ENCARGO: ¿Puedes volver a escribir, sin cambiar nada, el texto completo sobre el sufrimiento y la muerte del Dr. Plinio?

EXTRACTO DEL DOCUMENTO:
╭──

Pero la subida al Calvario continuó. Como gigantescas olas de lodo, violentas campañas publicitarias se lanzaron contra el movimiento fundado por el Dr. Plinio. Sólo uno de estos «tsunamis» de calumnias, ocurrido en 1975, sumó más de dos mil artículos periodísticos difamatorios en dos meses. Lo enfrentó todo, sufriendo lo indecible.

Si un punto me quedara claro…

Finalmente, 1995 fue el año en que se consumó el sacrificio. La Providencia le dio a beber, en los últimos meses de su vida terrenal, los sorbos más amargos del cáliz. Los ataques de enemigos externos y, peor aún, de hijos espirituales, sumergieron su alma en un mar de disgustos. Todo esto mientras luchaba contra un cáncer que había minado su salud durante ese último año.

Ingresado en el Hospital Alemán Oswaldo Cruz, de São Paulo, el Dr. Plinio pasó un mes sumido en atroces sufrimientos de cuerpo y, sobre todo, de alma, hasta el día 3 de octubre, cuando entregó su alma a Dios. Su mayor sufrimiento en esa etapa final consistió en una tremenda perplejidad: ¿cómo podría cumplir su misión? Por eso repitió, tres veces, este misterioso gemido: «Si sólo un punto me quedara claro, todo estaría resuelto».

La Santísima Virgen quería de él ese rasgo más de semejanza con su divino Hijo: la sensación de abandono por parte de Dios y la inutilidad de su sangre.

En el fracaso, ¡el triunfo!

La muerte es un fenómeno profundamente incomprendido. Aunque la comparamos con un sueño, para quien cruza el umbral de esta vida debe parecerse mucho más a un despertar. Sólo a través de ella se contempla la realidad completa, ante la cual la existencia terrenal no es más que una especie de espejismo.

╰──

DATOS PARA REVISIÓN:
╭──

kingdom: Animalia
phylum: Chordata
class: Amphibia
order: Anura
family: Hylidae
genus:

╰──

PROBLEMA RESUELTO:
Pero la subida al Calvario continuó. Como gigantescas olas de lodo, violentas campañas publicitarias se lanzaron contra el movimiento fundado por el Dr. Plinio. Sólo uno de estos «tsunamis» de calumnias, ocurrido en 1975, sumó más de dos mil artículos periodísticos difamatorios en dos meses. Lo enfrentó todo, sufriendo lo indecible.

Si un punto me quedara claro…

Finalmente, 1995 fue el año en que se consumó el sacrificio. La Providencia le dio a beber, en los últimos meses de su vida terrenal, los sorbos más amargos del cáliz. Los ataques de enemigos externos y, peor aún, de hijos espirituales, sumergieron su alma en un mar de disgustos. Todo esto mientras luchaba contra un cáncer que había minado su salud durante ese último año.

Ingresado en el Hospital Alemán Oswaldo Cruz, de São Paulo, el Dr. Plinio pasó un mes sumido en atroces sufrimientos de cuerpo y, sobre todo, de alma, hasta el día 3 de octubre, cuando entregó su alma a Dios. Su mayor sufrimiento en esa etapa final consistió en una tremenda perplejidad: ¿cómo podría cumplir su misión? Por eso repitió, tres veces, este misterioso gemido: «Si sólo un punto me quedara claro, todo estaría resuelto».

La Santísima Virgen quería de él ese rasgo más de semejanza con su divino Hijo: la sensación de abandono por parte de Dios y la inutilidad de su sangre.

En el fracaso, ¡el triunfo!

La muerte es un fenómeno profundamente incomprendido. Aunque la comparamos con un sueño, para quien cruza el umbral de esta vida debe parecerse mucho más a un despertar. Sólo a través de ella se contempla la realidad completa, ante la cual la existencia terrenal no es más que una especie de espejismo.